# Eclipse not working in centos



## ilugd (Oct 21, 2007)

I get an error when starting eclipse in Centos. Any idea why


!SESSION 2007-10-21 18:01:51.229 -----------------------------------------------
eclipse.buildId=unknown
java.fullversion=GNU libgcj 4.1.1 20070105 (Red Hat 4.1.1-52)
BootLoader constants: OS=linux, ARCH=x86, WS=gtk, NL=en_US
Command-line arguments:  -os linux -ws gtk -arch x86

!ENTRY org.eclipse.osgi 4 0 2007-10-21 18:01:51.586
!MESSAGE Application error
!STACK 1
java.lang.IllegalStateException: Unable to acquire application service. Ensure that the org.eclipse.core.runtime bundle is resolved and started (see config.ini).
   at org.eclipse.core.runtime.internal.adaptor.EclipseAppLauncher.start(EclipseAppLauncher.java:65)
   at org.eclipse.core.runtime.adaptor.EclipseStarter.run(EclipseStarter.java:400)
   at org.eclipse.core.runtime.adaptor.EclipseStarter.run(EclipseStarter.java:177)
   at java.lang.reflect.Method.invoke(libgcj.so.7rh)
   at org.eclipse.core.launcher.Main.invokeFramework(Main.java:336)
   at org.eclipse.core.launcher.Main.basicRun(Main.java:280)
   at org.eclipse.core.launcher.Main.run(Main.java:977)
   at org.eclipse.core.launcher.Main.main(Main.java:952)


----------



## mehulved (Oct 21, 2007)

Try installing sun-jdk. I don't think eclipse works so well with gcj, though I am not sure if it will stop right at the startup


----------



## ilugd (Oct 22, 2007)

i am able to run it as root by using the su command
but it doesn't run as a normal user. Any ideas.?


----------



## mehulved (Oct 22, 2007)

Maybe your javavm isn't set properly?
*www.javalobby.org/java/forums/t92895.html
Another soln. *forums.fedoraforum.org/showthread.php?t=135222
Search on google for more with the term "java.lang.IllegalStateException: Unable to acquire application service. Ensure that the org.eclipse.core.runtime bundle is resolved and started" if neither work.


----------

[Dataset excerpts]

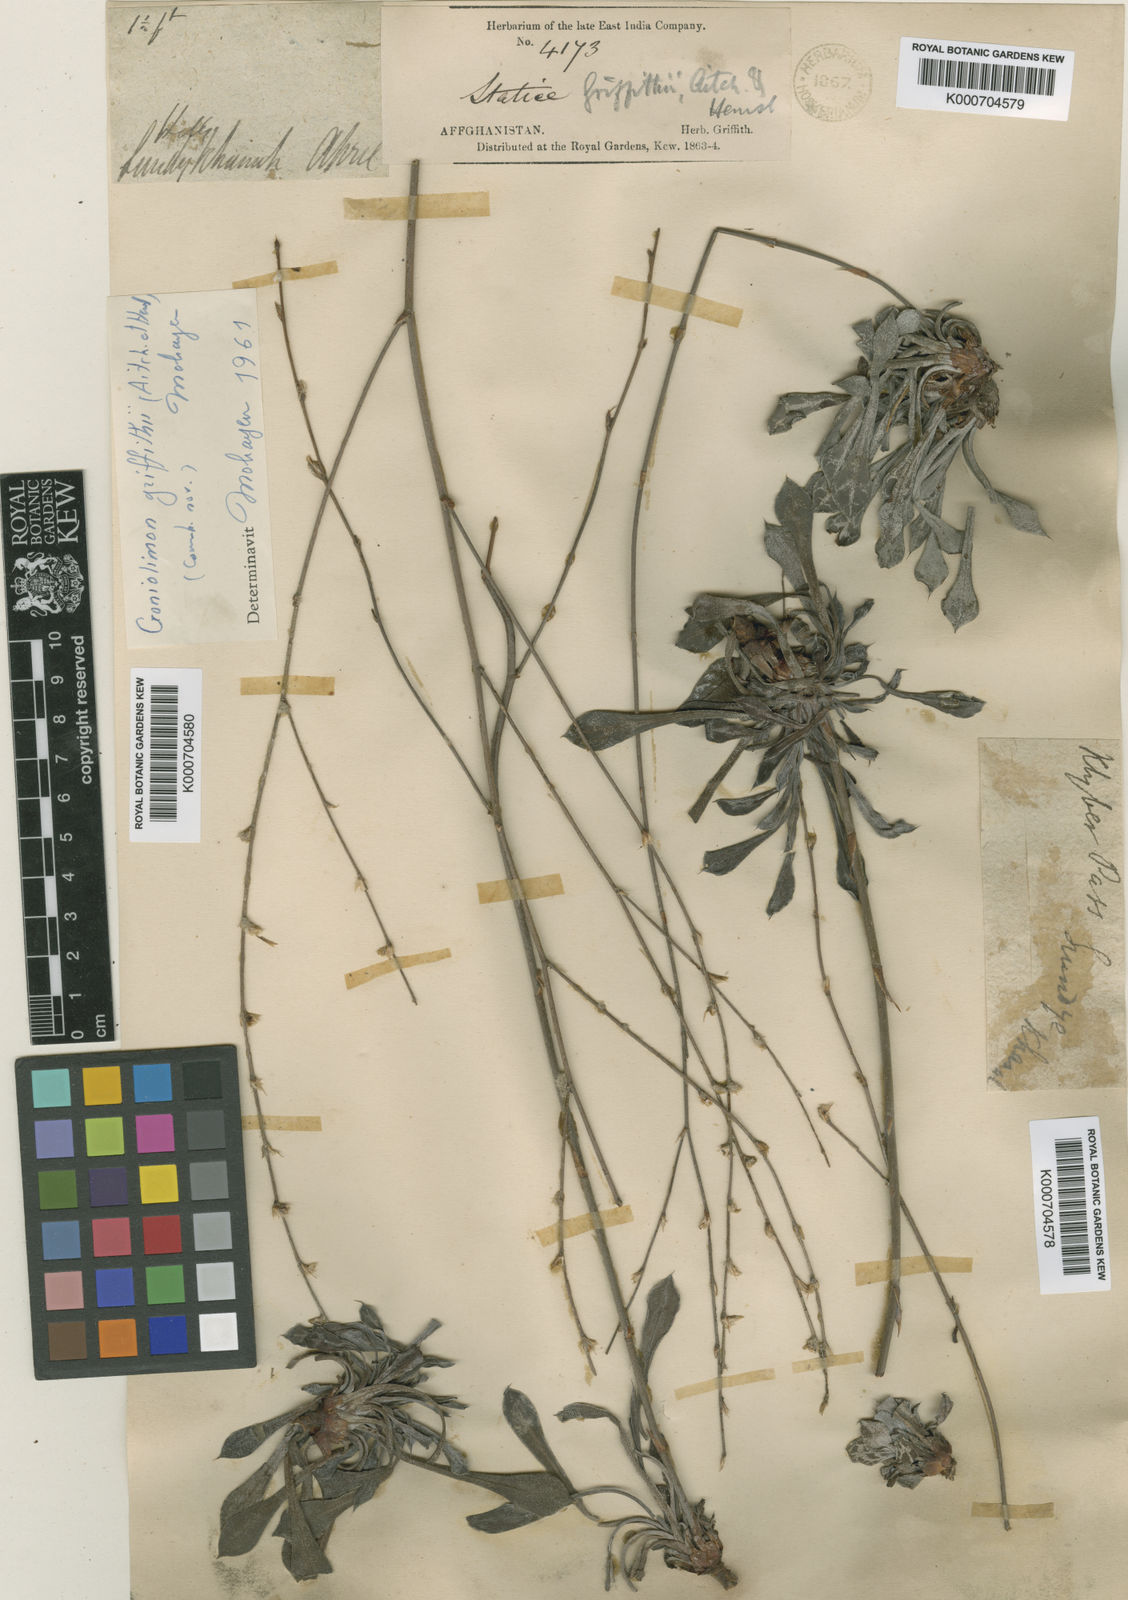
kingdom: Plantae
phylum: Tracheophyta
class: Magnoliopsida
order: Caryophyllales
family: Plumbaginaceae
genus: Dictyolimon
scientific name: Dictyolimon griffithii
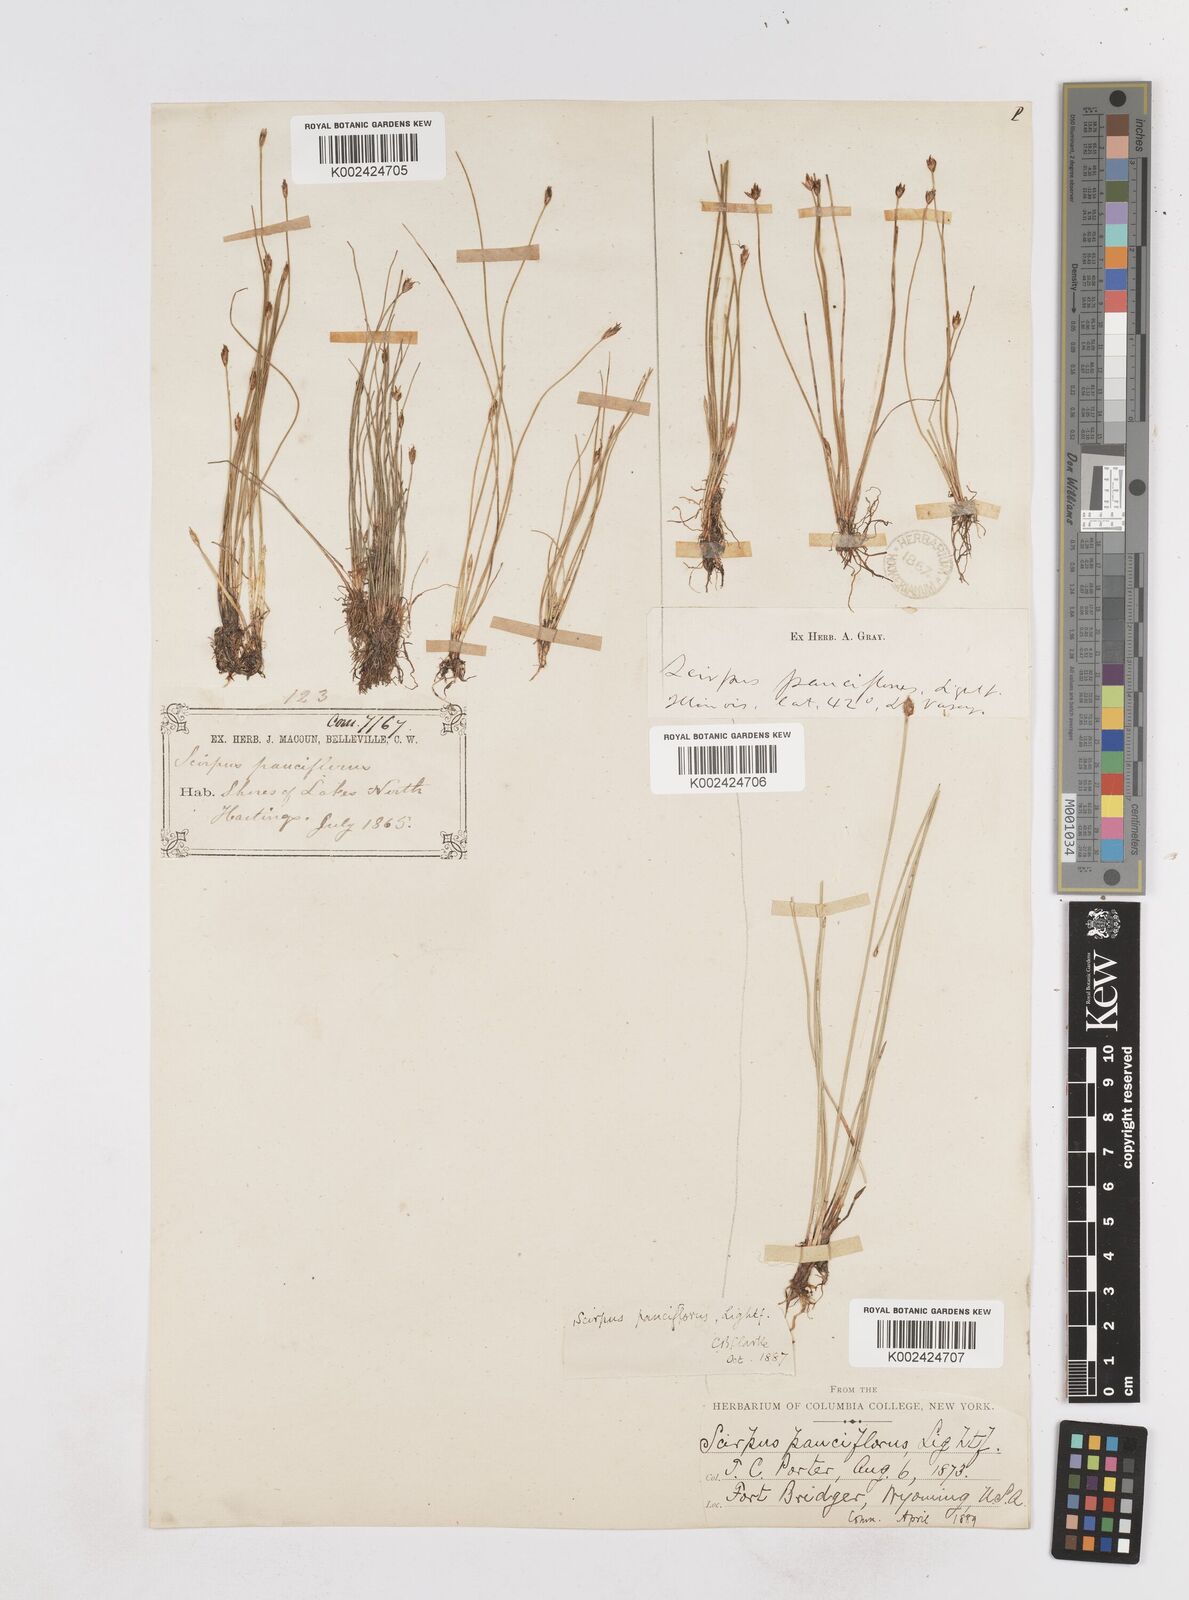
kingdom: Plantae
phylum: Tracheophyta
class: Liliopsida
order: Poales
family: Cyperaceae
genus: Eleocharis
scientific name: Eleocharis quinqueflora
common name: Few-flowered spike-rush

EXERCISE SET:
1. In the Eclipse forum thread, what did mehulved suggest installing?
2. Copy the part of the records that opens with the line containing "class: Magnoliopsida" and runs through the end of the records, including both ends and omitting the pictures.
The forum thread and the records have nothing to do with each other.

OUTPUTS FOR THE TASKS:
1. sun-jdk

2.
class: Magnoliopsida
order: Caryophyllales
family: Plumbaginaceae
genus: Dictyolimon
scientific name: Dictyolimon griffithii
kingdom: Plantae
phylum: Tracheophyta
class: Liliopsida
order: Poales
family: Cyperaceae
genus: Eleocharis
scientific name: Eleocharis quinqueflora
common name: Few-flowered spike-rush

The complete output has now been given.